(Pixel coordinate boxes)
━━━━

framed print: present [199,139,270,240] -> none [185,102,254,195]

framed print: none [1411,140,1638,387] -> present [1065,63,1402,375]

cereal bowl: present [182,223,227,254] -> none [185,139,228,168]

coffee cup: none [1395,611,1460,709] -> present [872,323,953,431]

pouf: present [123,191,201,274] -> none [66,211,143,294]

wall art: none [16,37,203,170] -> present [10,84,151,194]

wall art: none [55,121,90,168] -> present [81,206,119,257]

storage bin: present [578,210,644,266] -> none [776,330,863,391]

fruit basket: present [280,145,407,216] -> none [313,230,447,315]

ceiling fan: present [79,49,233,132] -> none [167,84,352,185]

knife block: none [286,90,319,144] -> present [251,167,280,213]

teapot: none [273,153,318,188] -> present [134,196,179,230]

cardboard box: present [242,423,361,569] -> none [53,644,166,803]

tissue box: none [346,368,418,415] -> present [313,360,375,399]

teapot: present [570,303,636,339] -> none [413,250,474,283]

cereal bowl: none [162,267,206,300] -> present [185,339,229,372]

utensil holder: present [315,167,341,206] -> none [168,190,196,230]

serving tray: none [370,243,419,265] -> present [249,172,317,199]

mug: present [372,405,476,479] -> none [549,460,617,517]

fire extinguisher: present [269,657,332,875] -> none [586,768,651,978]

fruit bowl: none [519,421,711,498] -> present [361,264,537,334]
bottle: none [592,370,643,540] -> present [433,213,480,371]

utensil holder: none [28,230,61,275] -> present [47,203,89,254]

━━━━

TASK DESCRIPTION: Nothing in the data above should change. Please copy it all.

OUTPUT OF THE TASK:
framed print: present [199,139,270,240] -> none [185,102,254,195]

framed print: none [1411,140,1638,387] -> present [1065,63,1402,375]

cereal bowl: present [182,223,227,254] -> none [185,139,228,168]

coffee cup: none [1395,611,1460,709] -> present [872,323,953,431]

pouf: present [123,191,201,274] -> none [66,211,143,294]

wall art: none [16,37,203,170] -> present [10,84,151,194]

wall art: none [55,121,90,168] -> present [81,206,119,257]

storage bin: present [578,210,644,266] -> none [776,330,863,391]

fruit basket: present [280,145,407,216] -> none [313,230,447,315]

ceiling fan: present [79,49,233,132] -> none [167,84,352,185]

knife block: none [286,90,319,144] -> present [251,167,280,213]

teapot: none [273,153,318,188] -> present [134,196,179,230]

cardboard box: present [242,423,361,569] -> none [53,644,166,803]

tissue box: none [346,368,418,415] -> present [313,360,375,399]

teapot: present [570,303,636,339] -> none [413,250,474,283]

cereal bowl: none [162,267,206,300] -> present [185,339,229,372]

utensil holder: present [315,167,341,206] -> none [168,190,196,230]

serving tray: none [370,243,419,265] -> present [249,172,317,199]

mug: present [372,405,476,479] -> none [549,460,617,517]

fire extinguisher: present [269,657,332,875] -> none [586,768,651,978]

fruit bowl: none [519,421,711,498] -> present [361,264,537,334]
bottle: none [592,370,643,540] -> present [433,213,480,371]

utensil holder: none [28,230,61,275] -> present [47,203,89,254]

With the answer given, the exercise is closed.